▶ _Required work_: Leave the pictures out, and repeat exactly each line from the one that holds "22: (59, 417)" through the final line of the entries below.

▶ _Stored items_:
────────────────────
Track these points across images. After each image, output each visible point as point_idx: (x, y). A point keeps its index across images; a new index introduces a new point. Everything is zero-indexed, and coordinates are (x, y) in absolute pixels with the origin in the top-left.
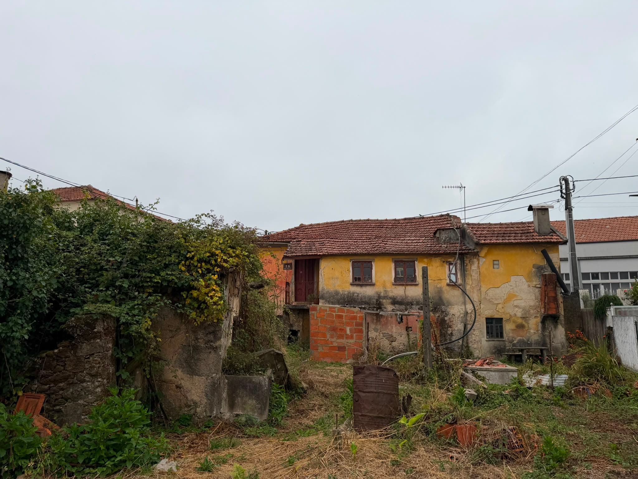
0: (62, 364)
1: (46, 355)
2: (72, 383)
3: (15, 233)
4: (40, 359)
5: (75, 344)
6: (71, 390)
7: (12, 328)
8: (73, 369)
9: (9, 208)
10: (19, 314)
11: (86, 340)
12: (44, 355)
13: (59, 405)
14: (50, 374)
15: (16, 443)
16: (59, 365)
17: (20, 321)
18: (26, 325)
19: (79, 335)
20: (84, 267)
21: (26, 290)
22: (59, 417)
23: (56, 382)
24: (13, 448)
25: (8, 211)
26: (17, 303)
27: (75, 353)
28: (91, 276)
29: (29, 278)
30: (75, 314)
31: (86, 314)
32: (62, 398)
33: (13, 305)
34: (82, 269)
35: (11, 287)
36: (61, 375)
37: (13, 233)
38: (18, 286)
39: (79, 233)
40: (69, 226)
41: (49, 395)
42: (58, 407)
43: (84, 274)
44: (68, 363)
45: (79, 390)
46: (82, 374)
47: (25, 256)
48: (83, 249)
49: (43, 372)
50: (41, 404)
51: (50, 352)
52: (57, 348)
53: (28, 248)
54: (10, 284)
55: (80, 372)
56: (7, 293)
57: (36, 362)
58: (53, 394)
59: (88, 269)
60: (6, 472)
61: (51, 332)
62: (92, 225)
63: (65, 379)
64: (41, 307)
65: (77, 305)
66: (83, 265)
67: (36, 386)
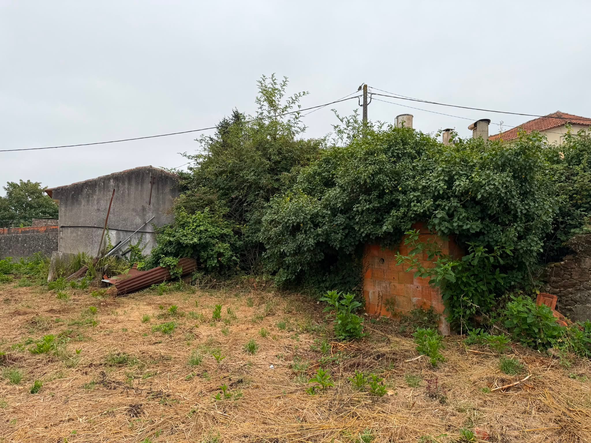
────────────────────
▶ _Your solution_:
22: (59, 417)
23: (56, 382)
24: (13, 448)
25: (8, 211)
26: (17, 303)
27: (75, 353)
28: (91, 276)
29: (29, 278)
30: (75, 314)
31: (86, 314)
32: (62, 398)
33: (13, 305)
34: (82, 269)
35: (11, 287)
36: (61, 375)
37: (13, 233)
38: (18, 286)
39: (79, 233)
40: (69, 226)
41: (49, 395)
42: (58, 407)
43: (84, 274)
44: (68, 363)
45: (79, 390)
46: (82, 374)
47: (25, 256)
48: (83, 249)
49: (43, 372)
50: (41, 404)
51: (50, 352)
52: (57, 348)
53: (28, 248)
54: (10, 284)
55: (80, 372)
56: (7, 293)
57: (36, 362)
58: (53, 394)
59: (88, 269)
60: (6, 472)
61: (51, 332)
62: (92, 225)
63: (65, 379)
64: (41, 307)
65: (77, 305)
66: (83, 265)
67: (36, 386)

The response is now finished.